BEGIN PROVIDED DATA

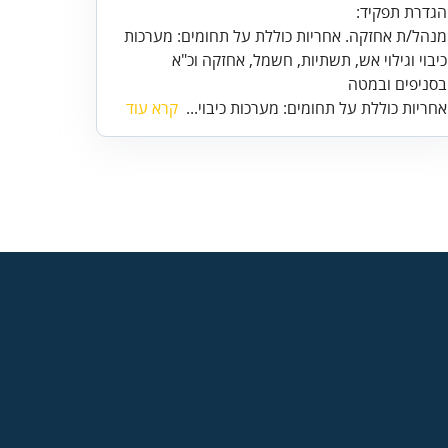
מנהל/ת אחזקה. אחריות כוללת על תחומים: מערכות
בסניפים ובמטה
אחריות כוללת על תחומים: מערכות כיבוי...
קרא עוד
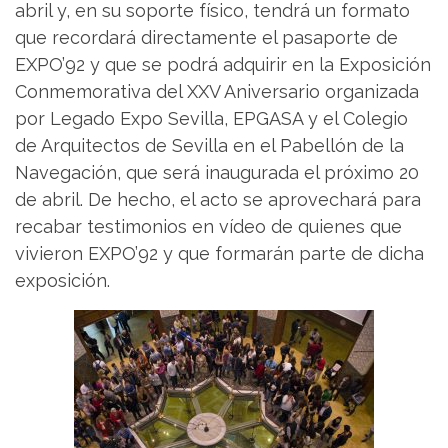
abril y, en su soporte físico, tendrá un formato
que recordará directamente el pasaporte de
EXPO’92 y que se podrá adquirir en la Exposición
Conmemorativa del XXV Aniversario organizada
por Legado Expo Sevilla, EPGASA y el Colegio
de Arquitectos de Sevilla en el Pabellón de la
Navegación, que será inaugurada el próximo 20
de abril. De hecho, el acto se aprovechará para
recabar testimonios en vídeo de quienes que
vivieron EXPO’92 y que formarán parte de dicha
exposición.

END PROVIDED DATA

WHAT IS BEING ASKED — Rewrite the text of all the items above, replacing every "abril" with "mayo" and leaving everything else unchanged. Omit the pictures.

EXERCISE RESPONSE —
מנהל/ת אחזקה. אחריות כוללת על תחומים: מערכות
בסניפים ובמטה
אחריות כוללת על תחומים: מערכות כיבוי...
קרא עוד
mayo y, en su soporte físico, tendrá un formato
que recordará directamente el pasaporte de
EXPO’92 y que se podrá adquirir en la Exposición
Conmemorativa del XXV Aniversario organizada
por Legado Expo Sevilla, EPGASA y el Colegio
de Arquitectos de Sevilla en el Pabellón de la
Navegación, que será inaugurada el próximo 20
de mayo. De hecho, el acto se aprovechará para
recabar testimonios en vídeo de quienes que
vivieron EXPO’92 y que formarán parte de dicha
exposición.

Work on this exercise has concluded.